MEXICO, 18 juil 2012 (AFP) - Le rapport du Congrès américain sur des défaillances de la banque britannique HSBC portant notamment sur le transfert du Mexique vers les Etats-Unis de 7 mds USD qui pourraient provenir en partie du trafic de drogue met en lumière les faiblesses du Mexique dans la lutte contre le blanchiment.

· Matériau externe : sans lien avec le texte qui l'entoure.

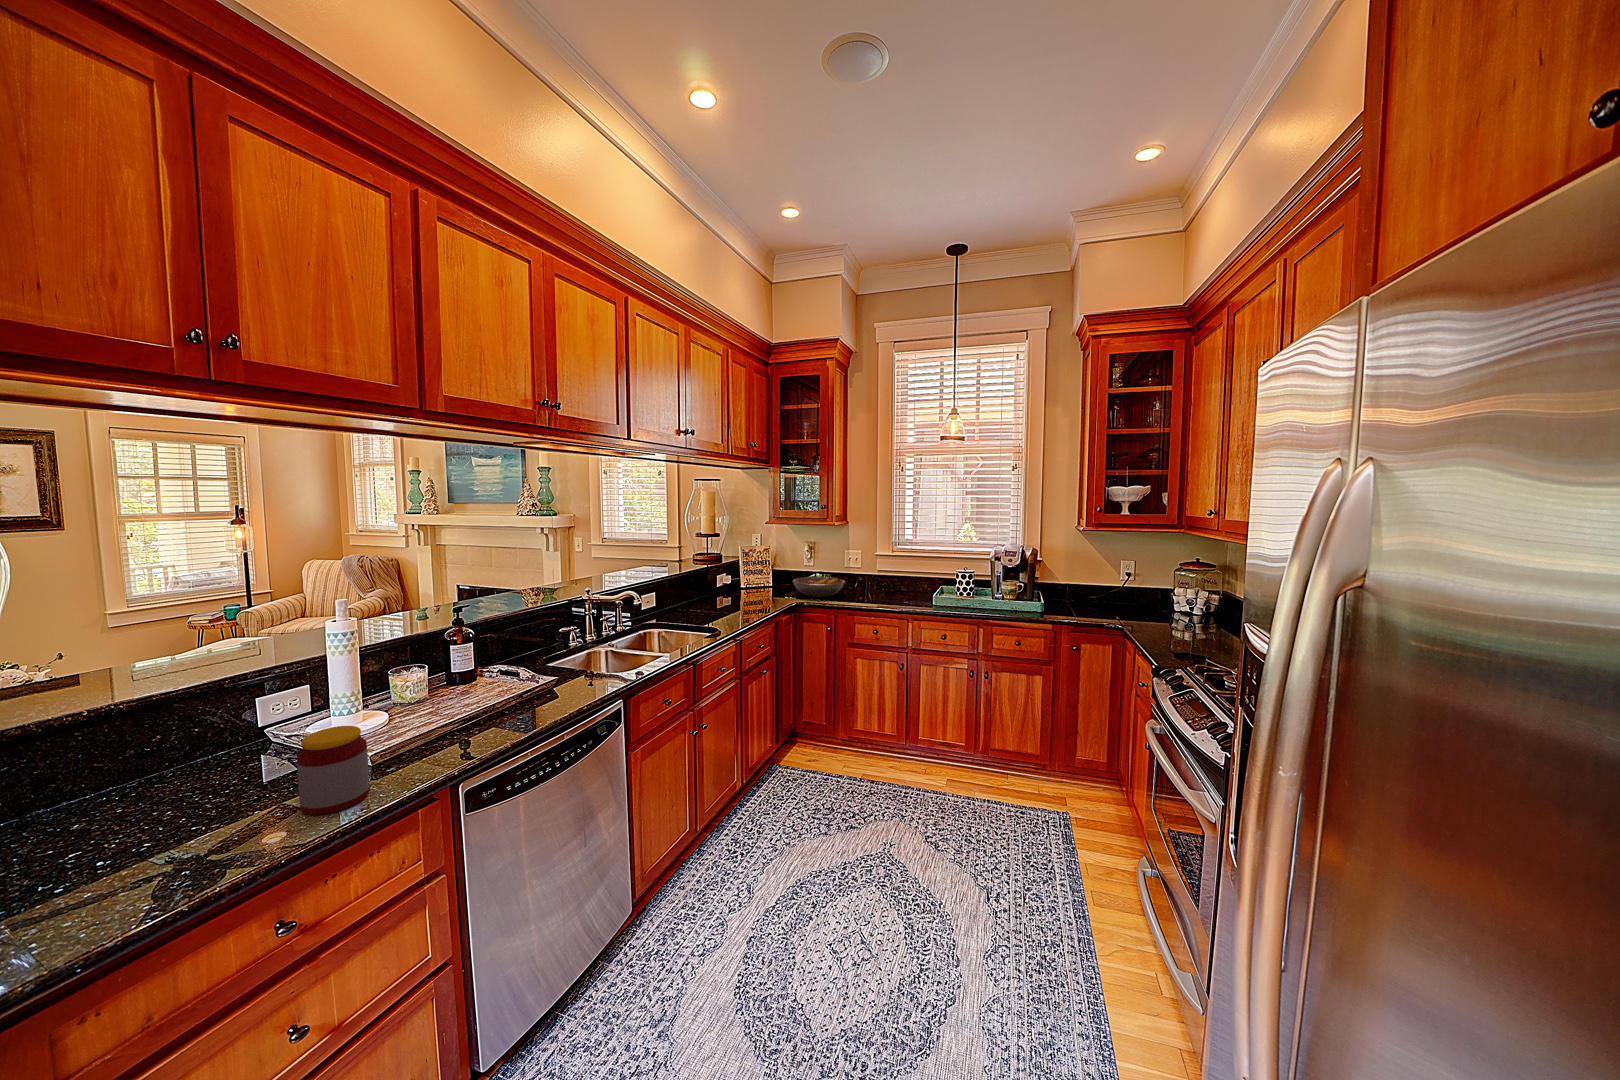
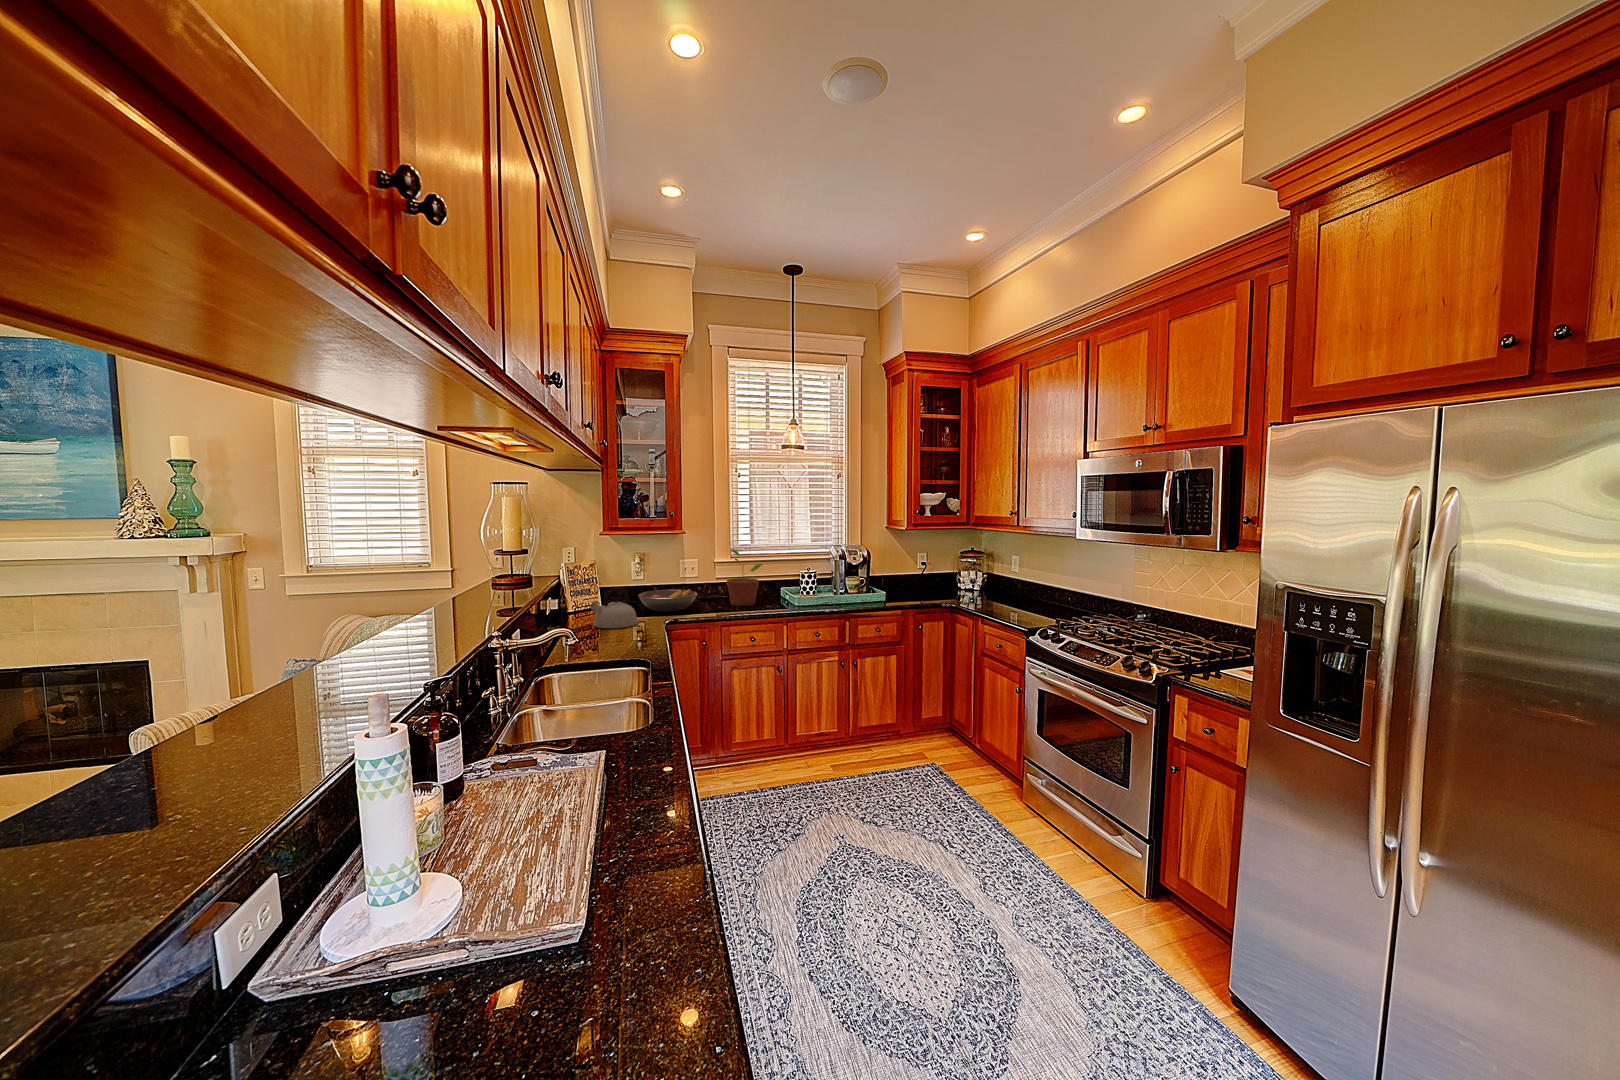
potted plant: none [876,543,911,600] -> present [727,550,763,606]
kettle: none [735,570,775,605] -> present [590,587,638,628]
jar: present [297,726,369,815] -> none [583,848,675,1011]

Le président de la Commission bancaire et de valeurs mobilières du Mexique, Guillermo Babatz, a admis mercredi devant la presse que les révélations du rapport américain montrent "les diverses faiblesses et la vulnérabilité du système financier", tout en soulignant les mesures adoptées pour le renforcer et en rappelant que ce sont les investigations menées au Mexique qui ont permis de mettre au jour ces mouvements suspects.
Selon le rapport des sénateurs américains présenté lundi, la branche mexicaine du groupe a transféré 7 milliards de dollars vers HBUS (la filiale américaine de HSBC) entre 2007 et 2008 faisant "suspecter" qu'une partie de la somme "provienne de la vente de drogues illégales aux Etats-Unis" entrée frauduleusement au Mexique puis introduite dans le système bancaire pour être réinvestie en Amérique.
M. Babatz a indiqué qu'entre 2002 et 2009 HSBC avait été avertie de la faiblesse de ses contrôles pour empêcher le blanchiment d'argent et avait reçu des sanctions administratives.
Depuis 2010, la Banque centrale mexicaine limite à 7.000 dollars mensuels les opérations en liquide réalisées dans les banques et les maisons de change.
D'autres mesures sont à l'étude concernant le commerce des bijoux, les jeux, les immeubles et les automobiles.
"Nous sommes bien conscients que les transactions en dollars et en liquide génèrent un problème", a reconnu M. Babatz.
Le rapport américain souligne aussi que HSBC Mexique gère 50.000 comptes et fonds pour un montant de 2,1 milliards de dollars aux îles Caïman, où elle n'a ni bureaux, ni employés.
Pour l'expert argentin Edgardo Buscaglia, spécialisé dans le crime organisé et intervenant à l'université de Columbia aux Etats-Unis, le Mexique est "un bazar" pour les flux d'argent illicites.
Il n'y a pas de chiffres précis du montant du blanchiment au Mexique, mais le Département d'Etat américain estime qu'il pourrait atteindre entre 19 et 39 milliards de dollars annuellement.
Le rapport de la Banque centrale mexicaine sur la balance des paiements au premier trimestre 2012 montre que 14,3 milliards de dollars ont quitté le pays sans raison spécifique sur la période, un chiffre cinq fois plus élevé que les investissements à l'étranger des entreprises mexicaines.